_Material to process_
________

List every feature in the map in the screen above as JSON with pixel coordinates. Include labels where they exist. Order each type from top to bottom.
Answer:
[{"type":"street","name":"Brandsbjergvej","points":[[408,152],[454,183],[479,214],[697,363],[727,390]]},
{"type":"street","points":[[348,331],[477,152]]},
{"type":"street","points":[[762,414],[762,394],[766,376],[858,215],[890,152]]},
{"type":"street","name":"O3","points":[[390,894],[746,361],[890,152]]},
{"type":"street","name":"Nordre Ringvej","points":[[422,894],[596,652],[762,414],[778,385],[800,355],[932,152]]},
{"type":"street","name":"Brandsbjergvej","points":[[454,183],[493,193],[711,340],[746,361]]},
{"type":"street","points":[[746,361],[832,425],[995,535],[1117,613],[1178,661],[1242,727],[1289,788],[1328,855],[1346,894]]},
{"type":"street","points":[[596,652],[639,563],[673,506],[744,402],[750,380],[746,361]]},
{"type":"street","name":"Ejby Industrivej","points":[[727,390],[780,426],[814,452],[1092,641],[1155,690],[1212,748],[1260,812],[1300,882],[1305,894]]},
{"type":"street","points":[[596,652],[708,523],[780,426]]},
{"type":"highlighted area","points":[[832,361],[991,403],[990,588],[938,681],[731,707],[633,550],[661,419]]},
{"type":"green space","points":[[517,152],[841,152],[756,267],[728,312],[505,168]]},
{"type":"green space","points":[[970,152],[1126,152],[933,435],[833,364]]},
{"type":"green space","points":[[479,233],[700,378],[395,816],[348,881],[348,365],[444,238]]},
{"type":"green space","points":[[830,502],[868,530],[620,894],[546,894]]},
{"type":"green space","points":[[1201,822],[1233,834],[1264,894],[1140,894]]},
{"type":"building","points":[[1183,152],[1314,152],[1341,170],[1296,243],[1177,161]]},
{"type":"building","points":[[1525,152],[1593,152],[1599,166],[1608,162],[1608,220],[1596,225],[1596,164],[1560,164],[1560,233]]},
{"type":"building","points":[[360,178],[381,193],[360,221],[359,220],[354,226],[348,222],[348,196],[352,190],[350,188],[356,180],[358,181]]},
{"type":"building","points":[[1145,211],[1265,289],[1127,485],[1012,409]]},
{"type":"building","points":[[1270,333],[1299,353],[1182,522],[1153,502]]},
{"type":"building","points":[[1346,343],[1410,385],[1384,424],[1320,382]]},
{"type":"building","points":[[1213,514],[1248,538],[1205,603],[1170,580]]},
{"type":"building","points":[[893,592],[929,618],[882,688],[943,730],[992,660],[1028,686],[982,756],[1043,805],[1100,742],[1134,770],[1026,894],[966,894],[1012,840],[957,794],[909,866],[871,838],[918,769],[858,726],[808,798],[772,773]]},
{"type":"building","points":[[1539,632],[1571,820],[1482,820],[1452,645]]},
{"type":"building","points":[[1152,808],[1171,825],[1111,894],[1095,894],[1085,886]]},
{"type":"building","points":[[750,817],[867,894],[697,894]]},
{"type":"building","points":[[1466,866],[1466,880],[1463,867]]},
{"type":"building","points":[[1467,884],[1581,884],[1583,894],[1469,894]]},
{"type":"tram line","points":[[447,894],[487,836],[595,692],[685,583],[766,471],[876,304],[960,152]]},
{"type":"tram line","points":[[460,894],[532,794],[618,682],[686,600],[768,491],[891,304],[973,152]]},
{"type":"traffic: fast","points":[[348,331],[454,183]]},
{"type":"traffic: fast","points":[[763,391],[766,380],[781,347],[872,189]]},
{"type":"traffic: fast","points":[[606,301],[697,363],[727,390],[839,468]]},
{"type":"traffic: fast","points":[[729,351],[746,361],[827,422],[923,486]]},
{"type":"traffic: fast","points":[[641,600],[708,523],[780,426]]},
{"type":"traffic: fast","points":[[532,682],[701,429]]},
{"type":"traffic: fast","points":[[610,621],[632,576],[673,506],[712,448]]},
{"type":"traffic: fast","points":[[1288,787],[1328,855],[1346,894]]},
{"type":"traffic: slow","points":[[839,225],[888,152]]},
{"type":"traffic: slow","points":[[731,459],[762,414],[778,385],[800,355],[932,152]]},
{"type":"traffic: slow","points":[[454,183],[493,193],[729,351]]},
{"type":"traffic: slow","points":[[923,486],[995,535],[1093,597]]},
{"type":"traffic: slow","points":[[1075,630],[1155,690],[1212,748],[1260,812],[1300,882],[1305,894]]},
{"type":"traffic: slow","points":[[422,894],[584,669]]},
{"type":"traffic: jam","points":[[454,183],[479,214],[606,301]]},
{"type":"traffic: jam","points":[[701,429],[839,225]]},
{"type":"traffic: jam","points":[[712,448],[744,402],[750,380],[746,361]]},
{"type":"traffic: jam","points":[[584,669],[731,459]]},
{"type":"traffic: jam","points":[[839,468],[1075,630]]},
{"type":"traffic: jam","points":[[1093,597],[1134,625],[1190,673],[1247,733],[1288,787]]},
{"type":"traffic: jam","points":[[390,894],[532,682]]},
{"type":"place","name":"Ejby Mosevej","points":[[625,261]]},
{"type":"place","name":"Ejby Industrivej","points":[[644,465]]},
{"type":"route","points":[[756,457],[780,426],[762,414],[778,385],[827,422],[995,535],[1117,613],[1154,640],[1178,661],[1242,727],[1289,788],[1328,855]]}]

________

_Problem_
Once you have read the records above, please copy them out exactly.

_The answer_
List every feature in the map in the screen above as JSON with pixel coordinates. Include labels where they exist. Order each type from top to bottom.
Answer:
[{"type":"street","name":"Brandsbjergvej","points":[[408,152],[454,183],[479,214],[697,363],[727,390]]},
{"type":"street","points":[[348,331],[477,152]]},
{"type":"street","points":[[762,414],[762,394],[766,376],[858,215],[890,152]]},
{"type":"street","name":"O3","points":[[390,894],[746,361],[890,152]]},
{"type":"street","name":"Nordre Ringvej","points":[[422,894],[596,652],[762,414],[778,385],[800,355],[932,152]]},
{"type":"street","name":"Brandsbjergvej","points":[[454,183],[493,193],[711,340],[746,361]]},
{"type":"street","points":[[746,361],[832,425],[995,535],[1117,613],[1178,661],[1242,727],[1289,788],[1328,855],[1346,894]]},
{"type":"street","points":[[596,652],[639,563],[673,506],[744,402],[750,380],[746,361]]},
{"type":"street","name":"Ejby Industrivej","points":[[727,390],[780,426],[814,452],[1092,641],[1155,690],[1212,748],[1260,812],[1300,882],[1305,894]]},
{"type":"street","points":[[596,652],[708,523],[780,426]]},
{"type":"highlighted area","points":[[832,361],[991,403],[990,588],[938,681],[731,707],[633,550],[661,419]]},
{"type":"green space","points":[[517,152],[841,152],[756,267],[728,312],[505,168]]},
{"type":"green space","points":[[970,152],[1126,152],[933,435],[833,364]]},
{"type":"green space","points":[[479,233],[700,378],[395,816],[348,881],[348,365],[444,238]]},
{"type":"green space","points":[[830,502],[868,530],[620,894],[546,894]]},
{"type":"green space","points":[[1201,822],[1233,834],[1264,894],[1140,894]]},
{"type":"building","points":[[1183,152],[1314,152],[1341,170],[1296,243],[1177,161]]},
{"type":"building","points":[[1525,152],[1593,152],[1599,166],[1608,162],[1608,220],[1596,225],[1596,164],[1560,164],[1560,233]]},
{"type":"building","points":[[360,178],[381,193],[360,221],[359,220],[354,226],[348,222],[348,196],[352,190],[350,188],[356,180],[358,181]]},
{"type":"building","points":[[1145,211],[1265,289],[1127,485],[1012,409]]},
{"type":"building","points":[[1270,333],[1299,353],[1182,522],[1153,502]]},
{"type":"building","points":[[1346,343],[1410,385],[1384,424],[1320,382]]},
{"type":"building","points":[[1213,514],[1248,538],[1205,603],[1170,580]]},
{"type":"building","points":[[893,592],[929,618],[882,688],[943,730],[992,660],[1028,686],[982,756],[1043,805],[1100,742],[1134,770],[1026,894],[966,894],[1012,840],[957,794],[909,866],[871,838],[918,769],[858,726],[808,798],[772,773]]},
{"type":"building","points":[[1539,632],[1571,820],[1482,820],[1452,645]]},
{"type":"building","points":[[1152,808],[1171,825],[1111,894],[1095,894],[1085,886]]},
{"type":"building","points":[[750,817],[867,894],[697,894]]},
{"type":"building","points":[[1466,866],[1466,880],[1463,867]]},
{"type":"building","points":[[1467,884],[1581,884],[1583,894],[1469,894]]},
{"type":"tram line","points":[[447,894],[487,836],[595,692],[685,583],[766,471],[876,304],[960,152]]},
{"type":"tram line","points":[[460,894],[532,794],[618,682],[686,600],[768,491],[891,304],[973,152]]},
{"type":"traffic: fast","points":[[348,331],[454,183]]},
{"type":"traffic: fast","points":[[763,391],[766,380],[781,347],[872,189]]},
{"type":"traffic: fast","points":[[606,301],[697,363],[727,390],[839,468]]},
{"type":"traffic: fast","points":[[729,351],[746,361],[827,422],[923,486]]},
{"type":"traffic: fast","points":[[641,600],[708,523],[780,426]]},
{"type":"traffic: fast","points":[[532,682],[701,429]]},
{"type":"traffic: fast","points":[[610,621],[632,576],[673,506],[712,448]]},
{"type":"traffic: fast","points":[[1288,787],[1328,855],[1346,894]]},
{"type":"traffic: slow","points":[[839,225],[888,152]]},
{"type":"traffic: slow","points":[[731,459],[762,414],[778,385],[800,355],[932,152]]},
{"type":"traffic: slow","points":[[454,183],[493,193],[729,351]]},
{"type":"traffic: slow","points":[[923,486],[995,535],[1093,597]]},
{"type":"traffic: slow","points":[[1075,630],[1155,690],[1212,748],[1260,812],[1300,882],[1305,894]]},
{"type":"traffic: slow","points":[[422,894],[584,669]]},
{"type":"traffic: jam","points":[[454,183],[479,214],[606,301]]},
{"type":"traffic: jam","points":[[701,429],[839,225]]},
{"type":"traffic: jam","points":[[712,448],[744,402],[750,380],[746,361]]},
{"type":"traffic: jam","points":[[584,669],[731,459]]},
{"type":"traffic: jam","points":[[839,468],[1075,630]]},
{"type":"traffic: jam","points":[[1093,597],[1134,625],[1190,673],[1247,733],[1288,787]]},
{"type":"traffic: jam","points":[[390,894],[532,682]]},
{"type":"place","name":"Ejby Mosevej","points":[[625,261]]},
{"type":"place","name":"Ejby Industrivej","points":[[644,465]]},
{"type":"route","points":[[756,457],[780,426],[762,414],[778,385],[827,422],[995,535],[1117,613],[1154,640],[1178,661],[1242,727],[1289,788],[1328,855]]}]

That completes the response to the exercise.